AIM OF THE TASK
Would you please copy exactly the line with "Could you add" and all lines that follow it in the data below, through the last one?

** Opening PROVIDED DATA block **

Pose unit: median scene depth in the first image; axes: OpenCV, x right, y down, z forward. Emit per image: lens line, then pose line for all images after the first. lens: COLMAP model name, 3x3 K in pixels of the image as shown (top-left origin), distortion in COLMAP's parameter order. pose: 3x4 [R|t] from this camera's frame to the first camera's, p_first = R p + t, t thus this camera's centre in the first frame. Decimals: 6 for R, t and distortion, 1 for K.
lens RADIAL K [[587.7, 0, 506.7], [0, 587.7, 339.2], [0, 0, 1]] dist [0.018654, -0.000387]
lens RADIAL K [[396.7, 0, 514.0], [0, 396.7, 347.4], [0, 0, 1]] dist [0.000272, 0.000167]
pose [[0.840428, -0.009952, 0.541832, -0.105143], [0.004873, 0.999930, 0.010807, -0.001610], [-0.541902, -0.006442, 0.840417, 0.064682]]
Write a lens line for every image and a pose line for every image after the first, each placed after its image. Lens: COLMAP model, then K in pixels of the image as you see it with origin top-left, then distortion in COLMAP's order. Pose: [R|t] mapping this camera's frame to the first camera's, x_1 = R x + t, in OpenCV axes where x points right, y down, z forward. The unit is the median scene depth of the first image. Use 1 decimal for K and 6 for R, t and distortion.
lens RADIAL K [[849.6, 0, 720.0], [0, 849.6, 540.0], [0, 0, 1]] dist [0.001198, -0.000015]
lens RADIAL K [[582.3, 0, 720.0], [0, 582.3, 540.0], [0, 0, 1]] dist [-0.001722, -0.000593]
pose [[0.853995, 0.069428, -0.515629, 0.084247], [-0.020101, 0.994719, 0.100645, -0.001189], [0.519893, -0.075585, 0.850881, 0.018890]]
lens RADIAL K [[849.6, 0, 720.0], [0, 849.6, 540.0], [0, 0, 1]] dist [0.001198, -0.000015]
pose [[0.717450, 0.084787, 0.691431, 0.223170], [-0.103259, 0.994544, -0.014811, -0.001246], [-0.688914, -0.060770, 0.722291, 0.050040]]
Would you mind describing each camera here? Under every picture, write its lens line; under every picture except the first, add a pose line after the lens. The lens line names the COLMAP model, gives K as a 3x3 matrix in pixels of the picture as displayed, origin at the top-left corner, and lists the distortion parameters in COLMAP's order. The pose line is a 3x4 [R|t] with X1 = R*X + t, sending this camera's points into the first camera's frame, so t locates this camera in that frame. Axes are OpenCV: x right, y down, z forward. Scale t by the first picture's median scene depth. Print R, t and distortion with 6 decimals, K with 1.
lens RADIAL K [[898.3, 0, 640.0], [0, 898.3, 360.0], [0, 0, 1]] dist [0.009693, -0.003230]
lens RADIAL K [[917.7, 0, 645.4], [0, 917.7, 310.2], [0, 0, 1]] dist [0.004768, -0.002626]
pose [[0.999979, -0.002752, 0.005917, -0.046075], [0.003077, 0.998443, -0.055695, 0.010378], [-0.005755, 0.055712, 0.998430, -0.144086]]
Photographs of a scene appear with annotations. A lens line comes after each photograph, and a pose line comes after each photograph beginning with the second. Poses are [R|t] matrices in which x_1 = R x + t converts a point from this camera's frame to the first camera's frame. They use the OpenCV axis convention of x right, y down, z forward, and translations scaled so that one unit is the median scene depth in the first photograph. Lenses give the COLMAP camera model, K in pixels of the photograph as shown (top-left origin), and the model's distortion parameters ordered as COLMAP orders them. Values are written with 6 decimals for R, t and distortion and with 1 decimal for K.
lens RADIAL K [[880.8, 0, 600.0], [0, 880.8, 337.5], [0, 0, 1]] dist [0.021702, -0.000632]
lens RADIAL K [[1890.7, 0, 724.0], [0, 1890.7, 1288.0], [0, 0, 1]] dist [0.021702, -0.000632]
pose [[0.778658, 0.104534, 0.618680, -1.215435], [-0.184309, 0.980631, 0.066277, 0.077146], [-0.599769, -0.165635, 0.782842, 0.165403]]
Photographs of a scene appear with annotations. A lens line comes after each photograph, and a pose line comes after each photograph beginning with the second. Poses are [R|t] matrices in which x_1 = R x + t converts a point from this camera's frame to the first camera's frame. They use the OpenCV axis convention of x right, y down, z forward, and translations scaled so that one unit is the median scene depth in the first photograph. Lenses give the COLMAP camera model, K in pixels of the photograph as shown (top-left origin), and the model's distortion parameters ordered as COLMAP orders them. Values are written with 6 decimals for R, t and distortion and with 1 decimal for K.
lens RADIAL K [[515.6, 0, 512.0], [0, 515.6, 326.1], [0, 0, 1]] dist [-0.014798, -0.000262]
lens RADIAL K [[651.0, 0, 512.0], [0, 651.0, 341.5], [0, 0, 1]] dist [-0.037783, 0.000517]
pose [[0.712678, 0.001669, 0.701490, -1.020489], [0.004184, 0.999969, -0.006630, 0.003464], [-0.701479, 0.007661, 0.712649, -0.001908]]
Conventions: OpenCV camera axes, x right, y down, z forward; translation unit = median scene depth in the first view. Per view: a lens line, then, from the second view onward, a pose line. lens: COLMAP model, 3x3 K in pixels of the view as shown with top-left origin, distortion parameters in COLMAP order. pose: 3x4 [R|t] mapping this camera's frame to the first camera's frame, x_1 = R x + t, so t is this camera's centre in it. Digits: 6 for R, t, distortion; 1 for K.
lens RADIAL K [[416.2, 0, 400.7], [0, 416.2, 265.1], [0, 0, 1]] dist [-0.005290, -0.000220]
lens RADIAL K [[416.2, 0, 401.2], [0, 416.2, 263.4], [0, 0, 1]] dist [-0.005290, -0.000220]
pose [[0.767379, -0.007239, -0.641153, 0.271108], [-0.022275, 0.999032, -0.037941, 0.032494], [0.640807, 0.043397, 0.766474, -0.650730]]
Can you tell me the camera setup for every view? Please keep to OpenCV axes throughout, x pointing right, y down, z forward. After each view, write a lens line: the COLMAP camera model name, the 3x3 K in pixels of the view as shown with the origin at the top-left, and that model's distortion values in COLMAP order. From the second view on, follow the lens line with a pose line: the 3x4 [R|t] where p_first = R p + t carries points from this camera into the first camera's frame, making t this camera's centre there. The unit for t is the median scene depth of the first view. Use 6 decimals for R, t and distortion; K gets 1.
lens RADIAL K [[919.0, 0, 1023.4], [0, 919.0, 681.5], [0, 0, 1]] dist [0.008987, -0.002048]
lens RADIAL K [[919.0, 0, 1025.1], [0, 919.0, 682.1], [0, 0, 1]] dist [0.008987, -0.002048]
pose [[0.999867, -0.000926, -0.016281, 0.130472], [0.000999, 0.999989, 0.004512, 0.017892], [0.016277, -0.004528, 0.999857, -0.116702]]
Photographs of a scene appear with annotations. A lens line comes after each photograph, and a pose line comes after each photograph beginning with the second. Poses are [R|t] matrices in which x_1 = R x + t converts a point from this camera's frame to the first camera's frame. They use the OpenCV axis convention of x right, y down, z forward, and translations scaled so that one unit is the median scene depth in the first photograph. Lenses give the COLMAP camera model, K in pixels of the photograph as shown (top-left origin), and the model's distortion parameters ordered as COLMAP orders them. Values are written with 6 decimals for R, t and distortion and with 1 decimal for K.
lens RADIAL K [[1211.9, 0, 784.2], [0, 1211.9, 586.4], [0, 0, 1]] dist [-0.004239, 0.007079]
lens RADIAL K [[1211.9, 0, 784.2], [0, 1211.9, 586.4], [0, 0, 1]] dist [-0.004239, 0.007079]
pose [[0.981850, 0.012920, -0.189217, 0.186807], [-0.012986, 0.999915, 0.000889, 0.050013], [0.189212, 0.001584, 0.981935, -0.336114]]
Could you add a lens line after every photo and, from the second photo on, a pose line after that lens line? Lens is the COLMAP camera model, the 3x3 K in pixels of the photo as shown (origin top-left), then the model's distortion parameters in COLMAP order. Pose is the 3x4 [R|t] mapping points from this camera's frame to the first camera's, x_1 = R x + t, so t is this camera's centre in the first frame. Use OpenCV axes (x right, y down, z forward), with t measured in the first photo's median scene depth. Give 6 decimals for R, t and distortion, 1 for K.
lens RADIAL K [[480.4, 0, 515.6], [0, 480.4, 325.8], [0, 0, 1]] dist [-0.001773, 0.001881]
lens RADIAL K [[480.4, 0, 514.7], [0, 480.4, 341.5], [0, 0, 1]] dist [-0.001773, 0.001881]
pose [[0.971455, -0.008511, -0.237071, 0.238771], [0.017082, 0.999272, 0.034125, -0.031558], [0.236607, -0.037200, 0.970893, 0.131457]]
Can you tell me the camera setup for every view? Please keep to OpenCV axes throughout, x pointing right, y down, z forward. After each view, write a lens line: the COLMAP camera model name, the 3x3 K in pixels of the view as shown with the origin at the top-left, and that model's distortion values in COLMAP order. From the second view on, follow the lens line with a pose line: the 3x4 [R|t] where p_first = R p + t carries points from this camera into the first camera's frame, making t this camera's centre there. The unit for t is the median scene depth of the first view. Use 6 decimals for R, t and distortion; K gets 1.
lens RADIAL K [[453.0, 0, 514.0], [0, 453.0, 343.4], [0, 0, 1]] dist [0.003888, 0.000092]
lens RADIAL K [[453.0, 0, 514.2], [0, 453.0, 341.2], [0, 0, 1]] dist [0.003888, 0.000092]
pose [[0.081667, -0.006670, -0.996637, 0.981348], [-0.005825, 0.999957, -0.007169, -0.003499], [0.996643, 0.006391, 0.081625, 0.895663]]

** Closing PROVIDED DATA block **

EXERCISE SOLUTION
Could you add a lens line after every photo and, from the second photo on, a pose line after that lens line? Lens is the COLMAP camera model, the 3x3 K in pixels of the photo as shown (origin top-left), then the model's distortion parameters in COLMAP order. Pose is the 3x4 [R|t] mapping points from this camera's frame to the first camera's, x_1 = R x + t, so t is this camera's centre in the first frame. Use OpenCV axes (x right, y down, z forward), with t measured in the first photo's median scene depth. Give 6 decimals for R, t and distortion, 1 for K.
lens RADIAL K [[480.4, 0, 515.6], [0, 480.4, 325.8], [0, 0, 1]] dist [-0.001773, 0.001881]
lens RADIAL K [[480.4, 0, 514.7], [0, 480.4, 341.5], [0, 0, 1]] dist [-0.001773, 0.001881]
pose [[0.971455, -0.008511, -0.237071, 0.238771], [0.017082, 0.999272, 0.034125, -0.031558], [0.236607, -0.037200, 0.970893, 0.131457]]
Can you tell me the camera setup for every view? Please keep to OpenCV axes throughout, x pointing right, y down, z forward. After each view, write a lens line: the COLMAP camera model name, the 3x3 K in pixels of the view as shown with the origin at the top-left, and that model's distortion values in COLMAP order. From the second view on, follow the lens line with a pose line: the 3x4 [R|t] where p_first = R p + t carries points from this camera into the first camera's frame, making t this camera's centre there. The unit for t is the median scene depth of the first view. Use 6 decimals for R, t and distortion; K gets 1.
lens RADIAL K [[453.0, 0, 514.0], [0, 453.0, 343.4], [0, 0, 1]] dist [0.003888, 0.000092]
lens RADIAL K [[453.0, 0, 514.2], [0, 453.0, 341.2], [0, 0, 1]] dist [0.003888, 0.000092]
pose [[0.081667, -0.006670, -0.996637, 0.981348], [-0.005825, 0.999957, -0.007169, -0.003499], [0.996643, 0.006391, 0.081625, 0.895663]]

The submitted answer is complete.